Try it =
Below are the records; extract from them the line containing "Figure 1: Pore" to the line containing "[K + ] for intramuscular", both lines included, exactly and with no pictures.

Dataset entries =
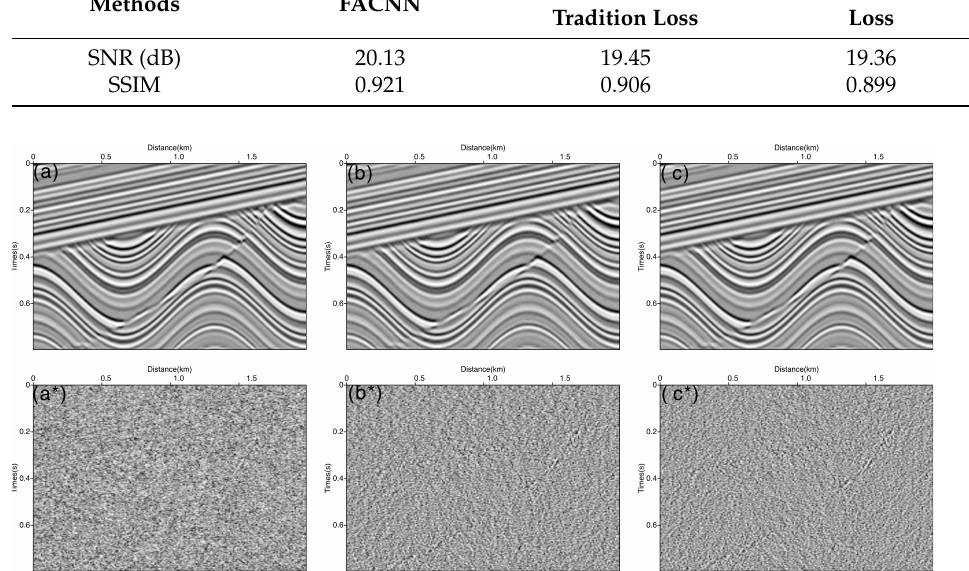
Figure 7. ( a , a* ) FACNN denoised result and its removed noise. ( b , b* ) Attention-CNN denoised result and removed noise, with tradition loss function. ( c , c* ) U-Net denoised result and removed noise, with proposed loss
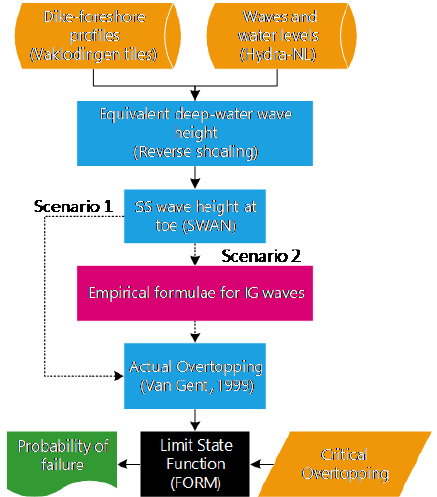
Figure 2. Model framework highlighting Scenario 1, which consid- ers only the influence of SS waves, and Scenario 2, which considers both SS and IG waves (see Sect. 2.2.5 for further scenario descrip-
--
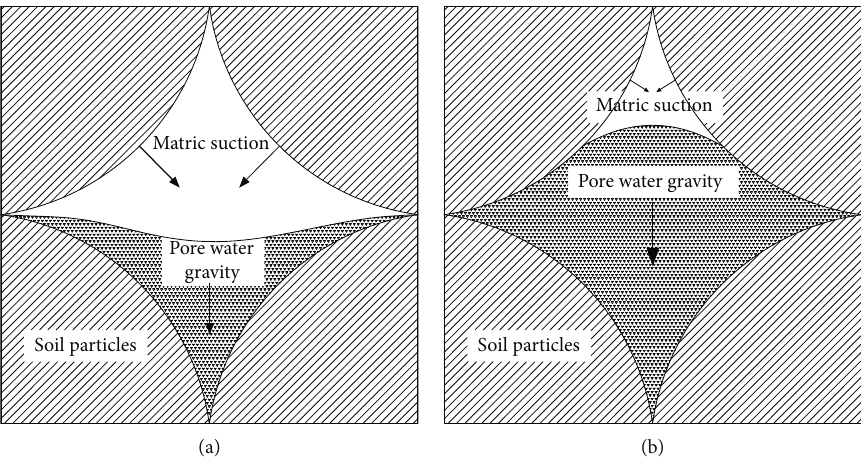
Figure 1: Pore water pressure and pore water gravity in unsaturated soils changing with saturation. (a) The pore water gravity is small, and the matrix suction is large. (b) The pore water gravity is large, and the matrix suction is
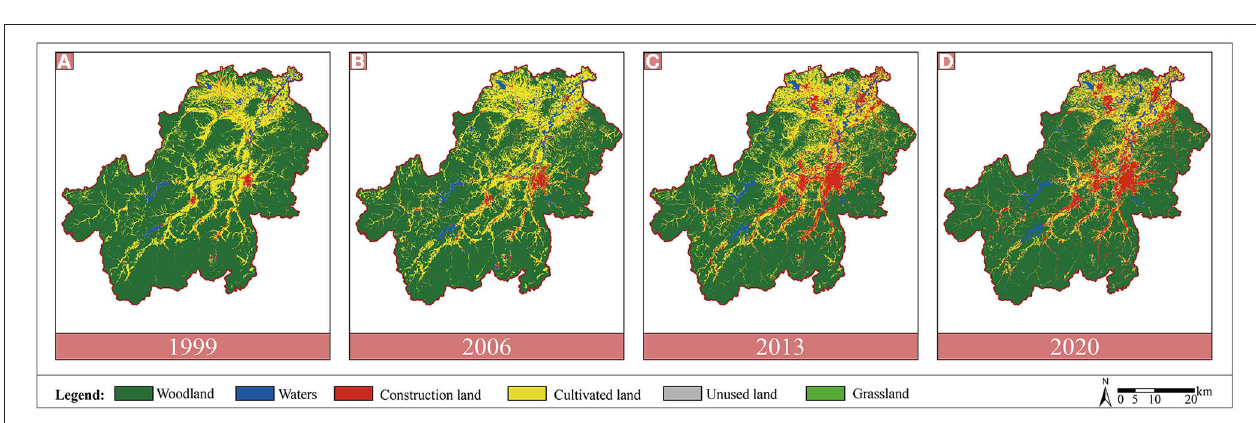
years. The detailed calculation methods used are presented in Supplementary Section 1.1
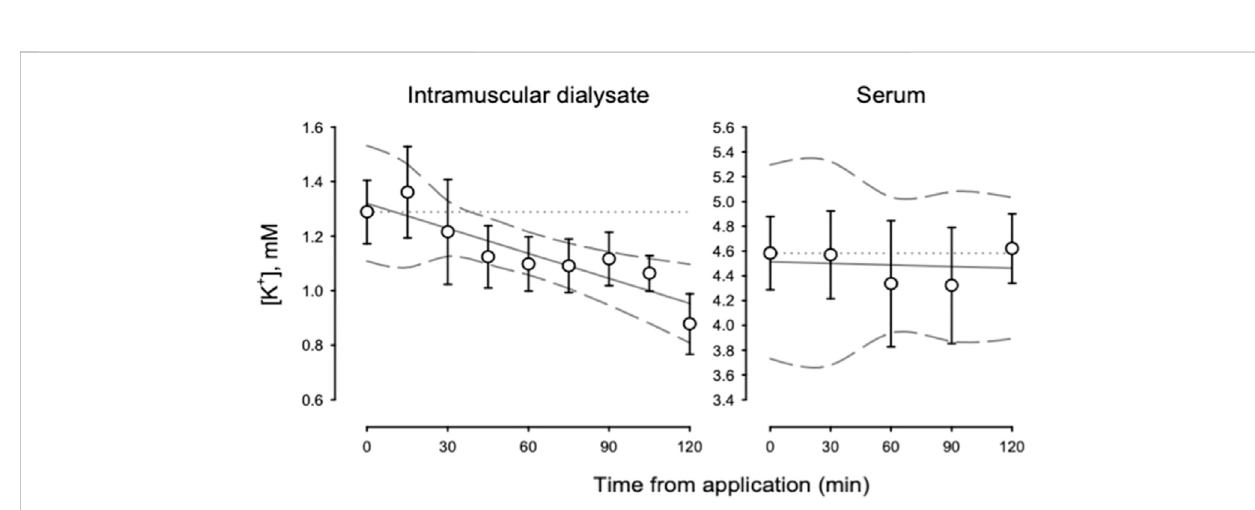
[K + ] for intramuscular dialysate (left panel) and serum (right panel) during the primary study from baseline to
==
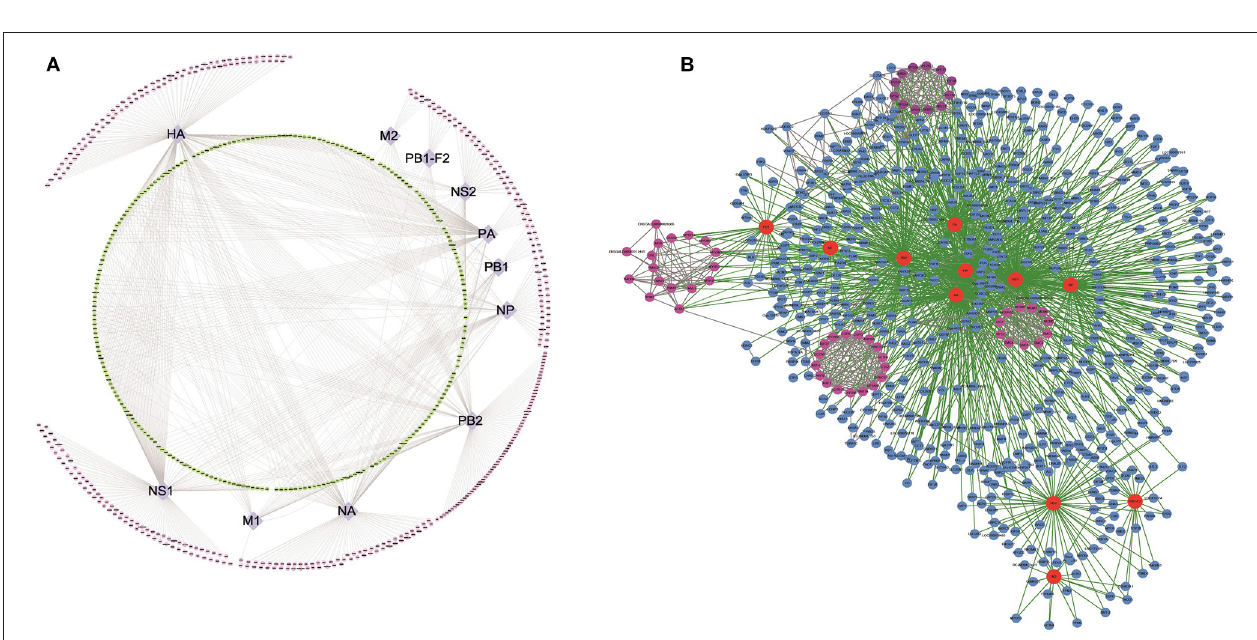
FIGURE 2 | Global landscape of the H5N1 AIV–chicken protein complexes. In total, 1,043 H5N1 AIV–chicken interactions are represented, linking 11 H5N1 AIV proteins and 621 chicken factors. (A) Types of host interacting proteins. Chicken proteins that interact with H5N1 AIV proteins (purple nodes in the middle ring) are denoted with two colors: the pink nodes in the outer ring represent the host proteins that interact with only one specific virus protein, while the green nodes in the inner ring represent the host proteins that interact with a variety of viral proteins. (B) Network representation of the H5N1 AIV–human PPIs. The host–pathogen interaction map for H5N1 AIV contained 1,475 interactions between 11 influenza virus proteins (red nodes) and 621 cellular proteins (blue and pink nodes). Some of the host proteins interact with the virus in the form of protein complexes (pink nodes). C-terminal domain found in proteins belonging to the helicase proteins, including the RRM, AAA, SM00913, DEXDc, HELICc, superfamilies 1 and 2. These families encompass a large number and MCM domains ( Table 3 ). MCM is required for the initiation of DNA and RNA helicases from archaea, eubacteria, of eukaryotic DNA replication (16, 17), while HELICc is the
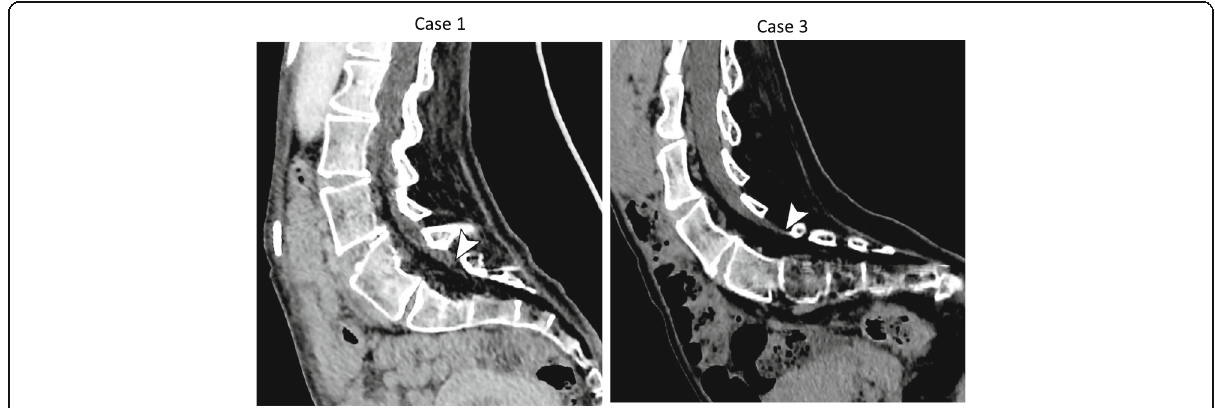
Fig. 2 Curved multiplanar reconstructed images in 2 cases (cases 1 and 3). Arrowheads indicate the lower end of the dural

Response box =
Figure 1: Pore water pressure and pore water gravity in unsaturated soils changing with saturation. (a) The pore water gravity is small, and the matrix suction is large. (b) The pore water gravity is large, and the matrix suction is
years. The detailed calculation methods used are presented in Supplementary Section 1.1
[K + ] for intramuscular dialysate (left panel) and serum (right panel) during the primary study from baseline to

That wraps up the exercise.